This topsy-turvy story takes place in Seaside, a British peasant village located far from the sea. It’s a town ruled by an intolerant mob of rustic, simple folk whose main pastime is stoning heretical women. And so, the locals are wildly entertained by puppeteers Punch (Damon Herriman) and Judy (Mia Wasikowska), who perform a full-stage domestic abuse marionette show that would be the envy of John Cusack in Being John Malkovich (1999). Although it’s the intelligent and capable Judy who brings artistry to their performances, Punch prefers to keep it “punchy and smashy” to appease his rowdy audience of drunken men and buxom women. He also takes the credit. Punch’s name appears more prominently on their posters, and being an unchecked narcissist, he responds to Judy’s pleas for artistic integrity like the nagging wife in their show. To be sure, Punch allows life to imitate art, and as he becomes increasingly drunk and violent, his behavior reflects his stage character. Before long, a horrible situation leaves Judy buried alive in a leafy grave in the woods (what happens to their child is best left unsaid), while Punch blames a kindly old couple (Terry Norris and Brenda Palmer) for the murders.
Here’s a film about an egomaniac who manipulates his audience by preying on their increasingly paranoid superstitions and prejudices. Elevated from a lowbrow showman to a community leader, he convinces his unwavering followers to do awful things simply by pointing a finger, making wild claims, and being the loudest voice. He thrives on their attention, as well as validation from the media. Herriman manages one of the more detestable roles in recent memory, despite playing Charles Manson, twice. Foulkes doesn’t need to spell it out further; her remarks about certain fascistic, showman political leaders are clear enough. Then again, the people of Seaside were awful before Punch arrived. They have a long history of frightening off anyone who doesn’t look or behave like everyone else. When Judy awakens, she finds herself in the care of several banished women who run a nomadic camp in the woods. Some have been accused of witchcraft; others simply look larger or smaller than average. Whatever the reason, they live like rogues in Sherwood Forest, and Judy soon becomes the Robin Hood who leads them out against the resident megalomaniac.
Judy & Punch’s modern-day parallels go beyond its political reflection of our times; Foulkes also employs a bizarre sense of humor that feels post-modern and ironic, if not referential at times. When Punch gives a speech to spectators of an execution, he quotes 2000’s Gladiator (“Father to a murdered son, husband to a murdered wife—I will have my vengeance, in this life or the next”), a moment Foulkes uses to demonstrate how he sees himself as the hero. After all, he’s been the central figure in a piece of children’s entertainment for hundreds of years, supplying an example that domestic violence and male aggression deserve applause. In any case, Foulkes saturates her film with period-inappropriate language and odd formal touches, lending the experience a wonderful comedic edge that embraces the story’s roots in escapism but also adds a touch of absurdity. For instance, the local bar goes by the name McDrinky’s, and there’s at least one death that is equally horrific and riotous.
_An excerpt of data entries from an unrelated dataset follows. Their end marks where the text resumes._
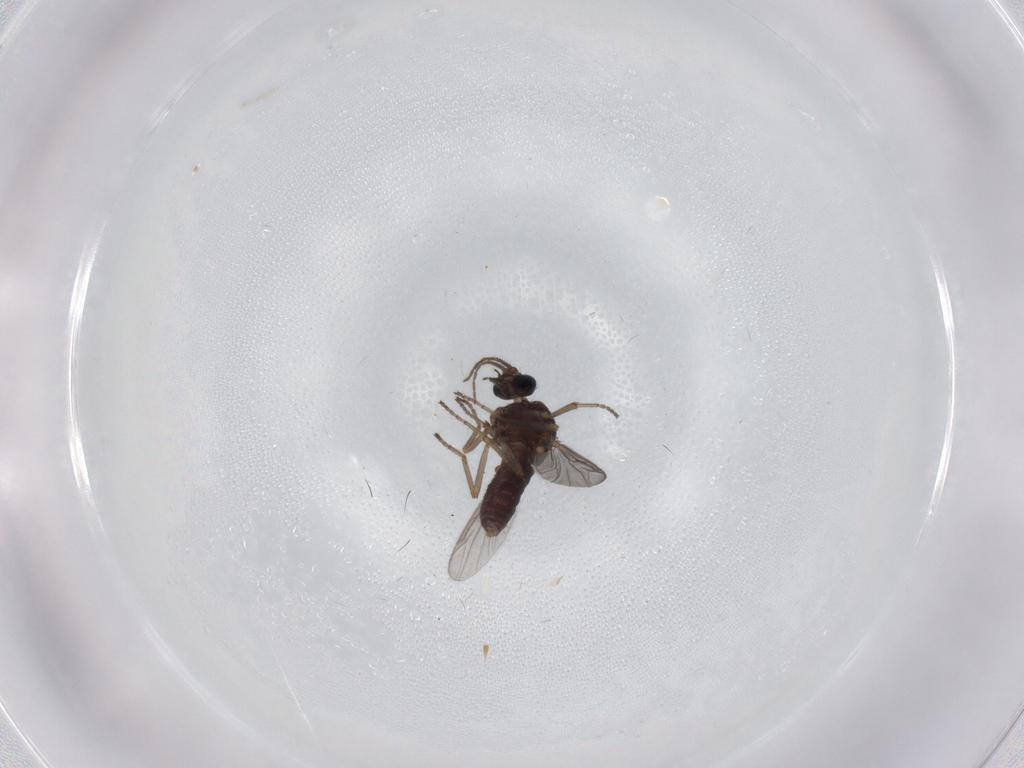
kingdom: Animalia
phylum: Arthropoda
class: Insecta
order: Diptera
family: Ceratopogonidae
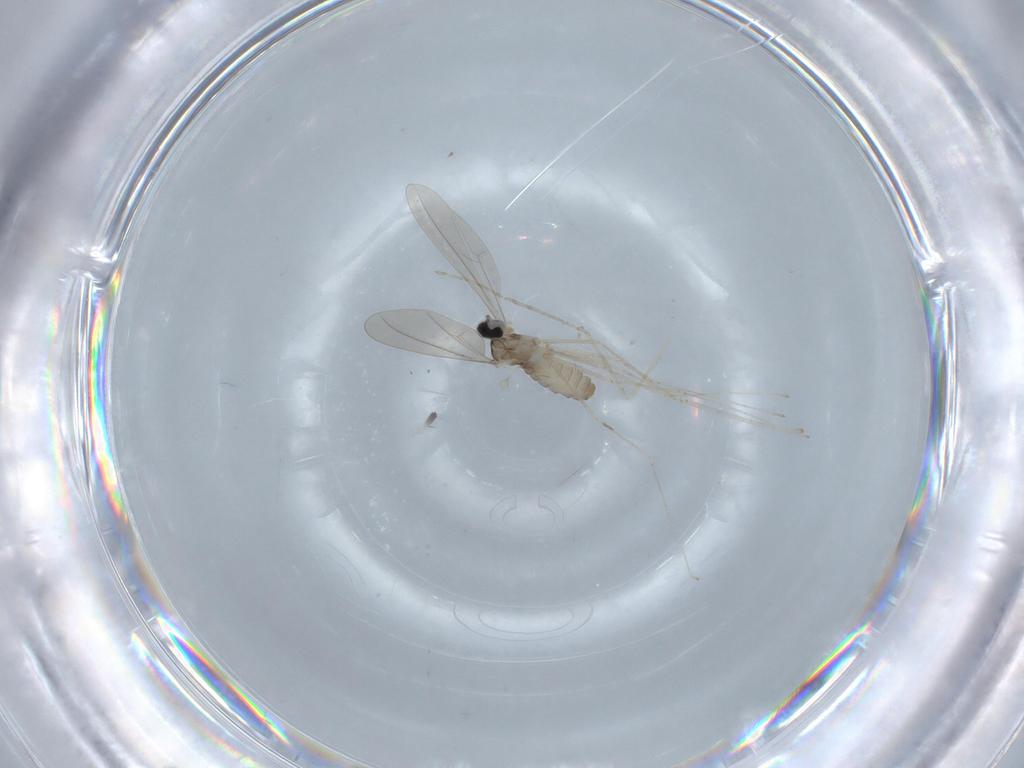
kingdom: Animalia
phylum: Arthropoda
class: Insecta
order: Diptera
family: Cecidomyiidae
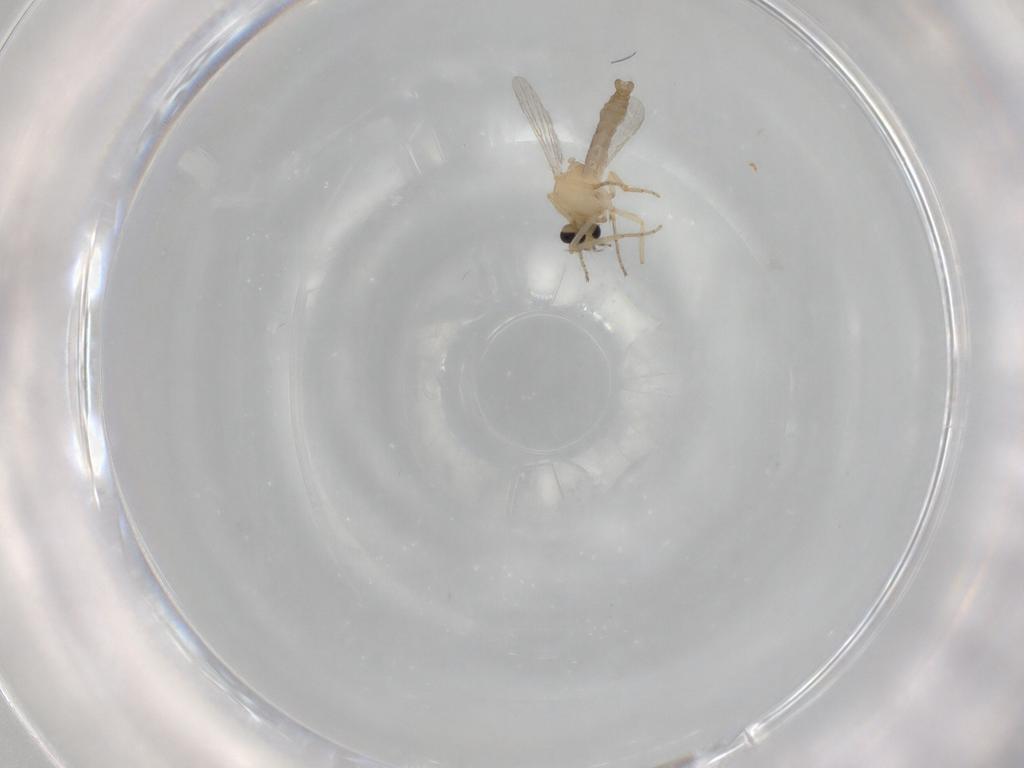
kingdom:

Far from historically accurate to any specific time and place, Judy & Punch takes playful artistic liberties in its mise-en-scène. François Tétaz’s music ranges from an electronic beat during the opening credits to a plucking, jolly tempo as things go disastrously wrong. Elsewhere, Foulkes uses a Leonard Coen song and some Bach to heighten scenes. The score recalls Michael Nyman and Damon Albarn’s strange yet amusing music for Ravenous (1999), which leaves the viewer unsure whether to laugh or gasp. Isn’t that how we’re supposed to feel watching Punch & Judy or Judy & Punch? Elsewhere, costume designer Edie Kurzer and production designer Josephine Ford create a rich assemblage of earth tones and crimson reds, which d.p. Stefan Duscio captures with textured digital detail. But a keen eye will notice flourishes that do not belong in this setting, intentionally so. And don’t bother trying to figure out how Judy accomplishes some of her acrobatic feats in the last-third, like a hooded figure out of Assassin’s Creed. It’s enough to know she has claimed a place as the hero of her story.
“You all live daily with the fear of your own difference,” proclaims Judy to a crowd of onlookers. Wasikowska, far better at giving speeches here than her appearances in Tim Burton’s awful Alice in Wonderland movies, makes a stirring feminist hero. She accomplished something similar in the underseen Damsel from 2018, where she played another kind of revisionist trope. And while Judy & Punch couldn’t be called subtle in its application of such contemporary rhetoric, it offers a necessary evaluation of a story whose venerable history remains troublesome. Foulkes uses the cinema as her modern puppet theater to identify patterns of violence against women, intolerant crowds, and self-obsessed leaders, and her debut questions them. She fashions a darkly funny film to entertain and comment, turning the tables on tradition in delightful and significant ways.